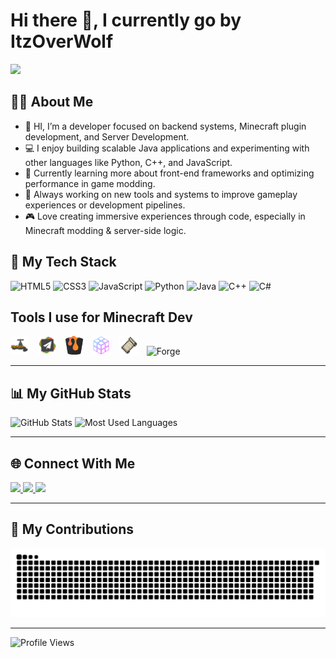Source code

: <h1>Hi there 👋, I currently go by ItzOverWolf</h1>

<img src="https://capsule-render.vercel.app/api?type=wave&color=auto&height=200&section=header&text=Welcome%20to%20My%20Profile!&fontSize=40&animation=fadeIn" />

## 🙋‍♂️ About Me

- 🔭 HI, I’m a developer focused on backend systems, Minecraft plugin development, and Server Development.
- 💻 I enjoy building scalable Java applications and experimenting with other languages like Python, C++, and JavaScript.
- 🌱 Currently learning more about front-end frameworks and optimizing performance in game modding.
- 🧠 Always working on new tools and systems to improve gameplay experiences or development pipelines.
- 🎮 Love creating immersive experiences through code, especially in Minecraft modding & server-side logic.

## 🚀 My Tech Stack

<div>
  <img src="https://cdn.jsdelivr.net/gh/devicons/devicon/icons/html5/html5-original.svg" height="30" alt="HTML5" />
  <img src="https://cdn.jsdelivr.net/gh/devicons/devicon/icons/css3/css3-original.svg" height="30" alt="CSS3" />
  <img src="https://cdn.jsdelivr.net/gh/devicons/devicon/icons/javascript/javascript-original.svg" height="30" alt="JavaScript" />
  <img src="https://cdn.jsdelivr.net/gh/devicons/devicon/icons/python/python-original.svg" height="30" alt="Python" />
  <img src="https://cdn.jsdelivr.net/gh/devicons/devicon/icons/java/java-original.svg" height="30" alt="Java" />
  <img src="https://cdn.jsdelivr.net/gh/devicons/devicon/icons/cplusplus/cplusplus-original.svg" height="30" alt="C++" />
  <img src="https://cdn.jsdelivr.net/gh/devicons/devicon/icons/csharp/csharp-original.svg" height="30" alt="C#" />


## Tools I use for Minecraft Dev
  <img src="assets/spigot.png" height="30" alt="Spigot" style="margin-right: 10px;" />
  <img src="assets/paper.png" height="30" alt="Paper" style="margin-right: 10px;" />
  <img src="assets/bukkit.png" height="30" alt="Bukkit" style="margin-right: 10px;" />
  <img src="assets/purpur.png" height="30" alt="Purpur" style="margin-right: 10px;" />
  <img src="assets/fabric.png" height="30" alt="Fabric" style="margin-right: 10px;" />
  <img src="assets/forge.png" height="30" alt="Forge" style="margin-right: 10px;" />
</div>

---

## 📊 My GitHub Stats

<div>
  <img src="https://github-readme-stats.vercel.app/api?username=Gamer4378&show_icons=true&count_private=true&theme=dark&hide_border=false" height="150" alt="GitHub Stats" />
  <img src="https://github-readme-stats.vercel.app/api/top-langs/?username=Gamer4378&layout=compact&langs_count=7&theme=dark&hide_border=false" height="150" alt="Most Used Languages" />
</div>

---

## 🌐 Connect With Me

<div>
  <a href="https://www.youtube.com/@ItzOverWolf" target="_blank">
    <img src="https://img.shields.io/static/v1?message=YouTube&logo=youtube&label=&color=FF0000&logoColor=white&style=for-the-badge" height="35" />
  </a>
  <a href="https://builtbybit.com/creators/heroic-studios.426046" target="_blank">
    <img src="https://img.shields.io/static/v1?message=BuiltByBit&logo=discord&label=&color=7289DA&logoColor=white&style=for-the-badge" height="35" />
  </a>
  <a href="https://x.com/4378Gamer" target="_blank">
    <img src="https://img.shields.io/static/v1?message=Twitter&logo=twitter&label=&color=1DA1F2&logoColor=white&style=for-the-badge" height="35" />
  </a>
</div>

---

## 🐍 My Contributions

<img src="https://raw.githubusercontent.com/Gamer4378/Gamer4378/output/snake.svg" alt="Snake animation" />

---

<img src="https://komarev.com/ghpvc/?username=Gamer4378&style=flat-square&color=blue" alt="Profile Views" />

════════════════════

#### Work instructions:
The lines to return are those in the entries above that include "href".

#### Solution to the exercise:
  <a href="https://www.youtube.com/@ItzOverWolf" target="_blank">
  <a href="https://builtbybit.com/creators/heroic-studios.426046" target="_blank">
  <a href="https://x.com/4378Gamer" target="_blank">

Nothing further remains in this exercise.